NEW YORK (GenomeWeb) – New research suggests genomics may offer an avenue for following leprosy cases during treatment to pick up relapse or resistance as well as instances of re-infection with new strains of Mycobacterium leprae.
Researchers from Brazil, Switzerland, India, and Japan used whole-genome sequencing to assess samples from three individuals with recurrent leprosy who were treated through an open label, randomized, controlled clinical trial of multi-drug treatment program. Their findings, appearing online yesterday in PLOS Neglected Tropical Diseases, revealed genetic differences between the M. leprae strains at diagnosis and those involved in disease recurrence in one of the three cases — a pattern pointing to re-infection.
While the team did not see sequences associated with drugs such as rifampicin, dapsone, and ofloxacin when sifting through sequence data from the two remaining recurrent cases, the very subtle genetic differences between the initial and the recurrence samples were consistent with disease relapse.
From their results in this small sample set, the study's authors argued that genome sequencing "can be applied reliably to M. leprae DNA extracted from biopsies to discriminate between cases of relapse and reinfection, thereby providing a powerful tool for evaluating different outcomes of therapeutic regimens and for following disease transmission."
Leprosy cases have dipped globally in the past few decades, following widespread adoption of multi-drug treatment strategies that employ specific antibiotics in combination over varied periods of time, the team noted. Even so, M. leprae infections still affect hundreds of thousands of people annually, it explained, and there are more recent concerns over leprosy relapse as investigators attempt to come up with standardized multi-drug treatment times.
"Although rare, recurrent clinical manifestations after [multi-drug treatment] can occur due to leprosy reactions, relapse by drug resistance, insufficient treatment, or reinfection," the authors wrote. "Relapse and reinfection cannot be differentiated clinically and molecular genotyping of a predefined set of loci have limited resolution due to exceptional M. leprae genome conservation and low sequence diversity between strains from the same geographical area."
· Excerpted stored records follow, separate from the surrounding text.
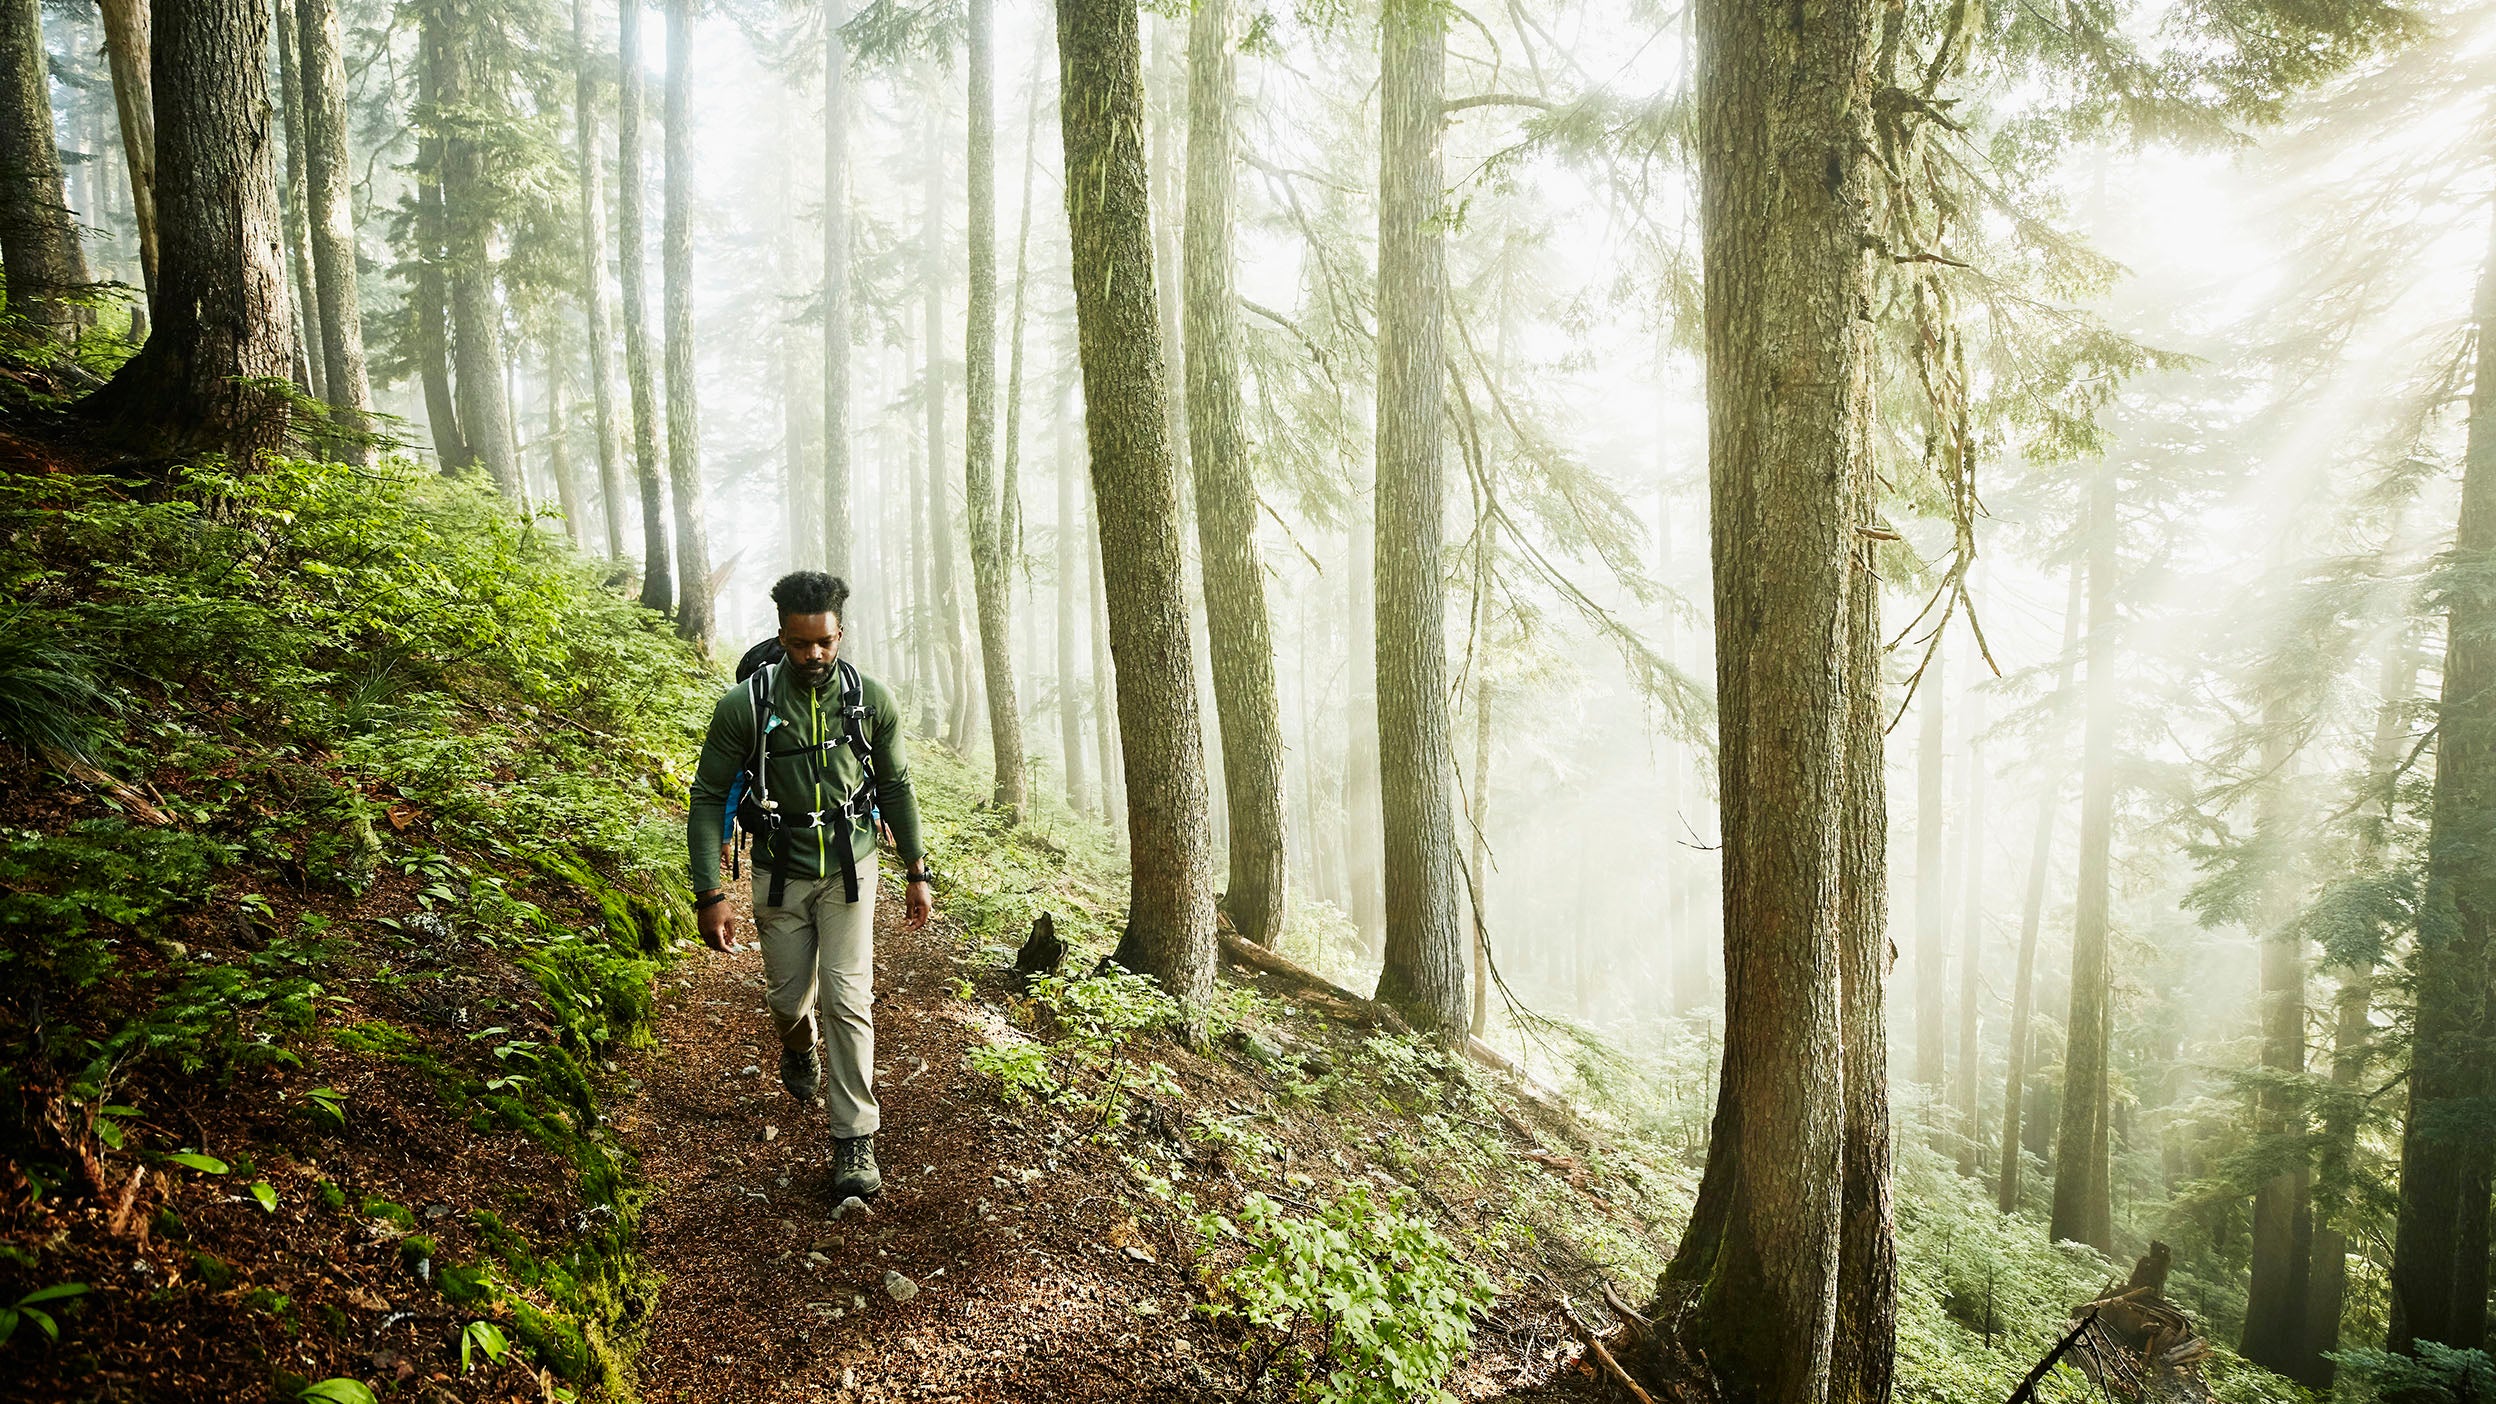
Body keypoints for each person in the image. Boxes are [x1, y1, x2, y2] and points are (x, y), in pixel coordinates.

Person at [686, 571, 934, 1200]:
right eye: (800, 645)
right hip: (778, 871)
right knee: (788, 998)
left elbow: (898, 787)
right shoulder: (745, 705)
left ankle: (854, 1137)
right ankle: (797, 1049)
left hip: (852, 868)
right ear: (782, 636)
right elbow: (709, 793)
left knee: (848, 1002)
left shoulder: (871, 700)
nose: (814, 656)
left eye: (824, 642)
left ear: (839, 633)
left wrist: (917, 871)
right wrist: (710, 893)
Using Illumina's HiSeq 2500 instrument, the researchers did genome sequencing on original and relapse samples from three individuals with recurrent leprosy who were participating in a Brazilian trial of a uniform multi-drug treatment done for a set period of time compared with a more typical multi-drug treatment protocol that's used for a variable time period depending on a patient's skin lesion prevalence. That trial included more than 850 individuals with leprosy, they noted, and nearly 80 percent of those cases were classified as multibacilllary, with more than five skin lesions.
The three relapsing individuals experienced new leprosy symptoms some four to eight years after wrapping up multi-drug treatment. In one of these cases, the team identified nearly four dozen SNP differences between the initial strain and the relapse strain, along with a handful of small insertions or deletions and several variable number tandem repeats.
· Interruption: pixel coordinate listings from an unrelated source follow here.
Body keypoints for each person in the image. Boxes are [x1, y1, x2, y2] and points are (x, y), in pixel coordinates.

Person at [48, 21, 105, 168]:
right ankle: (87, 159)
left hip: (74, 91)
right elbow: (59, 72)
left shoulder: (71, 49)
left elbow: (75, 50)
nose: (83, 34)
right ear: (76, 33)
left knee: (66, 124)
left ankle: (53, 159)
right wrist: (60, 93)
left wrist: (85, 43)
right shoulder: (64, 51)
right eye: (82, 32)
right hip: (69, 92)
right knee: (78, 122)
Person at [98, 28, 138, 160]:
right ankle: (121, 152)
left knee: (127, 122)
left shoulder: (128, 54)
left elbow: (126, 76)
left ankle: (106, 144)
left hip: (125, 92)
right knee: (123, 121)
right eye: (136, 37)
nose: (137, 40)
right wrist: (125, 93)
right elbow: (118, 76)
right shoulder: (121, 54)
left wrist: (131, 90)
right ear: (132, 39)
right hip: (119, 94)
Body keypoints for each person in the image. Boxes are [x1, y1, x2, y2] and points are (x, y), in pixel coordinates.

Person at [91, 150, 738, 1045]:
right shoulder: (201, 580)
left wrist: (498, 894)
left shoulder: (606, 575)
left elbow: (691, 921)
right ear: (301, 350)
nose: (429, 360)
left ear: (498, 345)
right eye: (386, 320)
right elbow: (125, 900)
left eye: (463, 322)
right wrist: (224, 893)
In contrast, just two SNPs and one variable number tandem repeat difference turned up when the researchers compared initial and relapse samples from another relapse case. And in the final relapse case, the M. leprae strains were genomically identical from the time the individual was first treated in 2007 to relapse in 2014, differing at a single variable number tandem repeat locus.
The study "provides a proof-of-concept and emphasizes the value of [whole-genome sequencing] in clinical follow up of leprosy," the authors wrote, noting that "shorter periods of monitoring would be unlikely to provide sufficient clinical evidence to suspect relapse or re-infection" due to M. leprae's slow growth and lengthy incubation.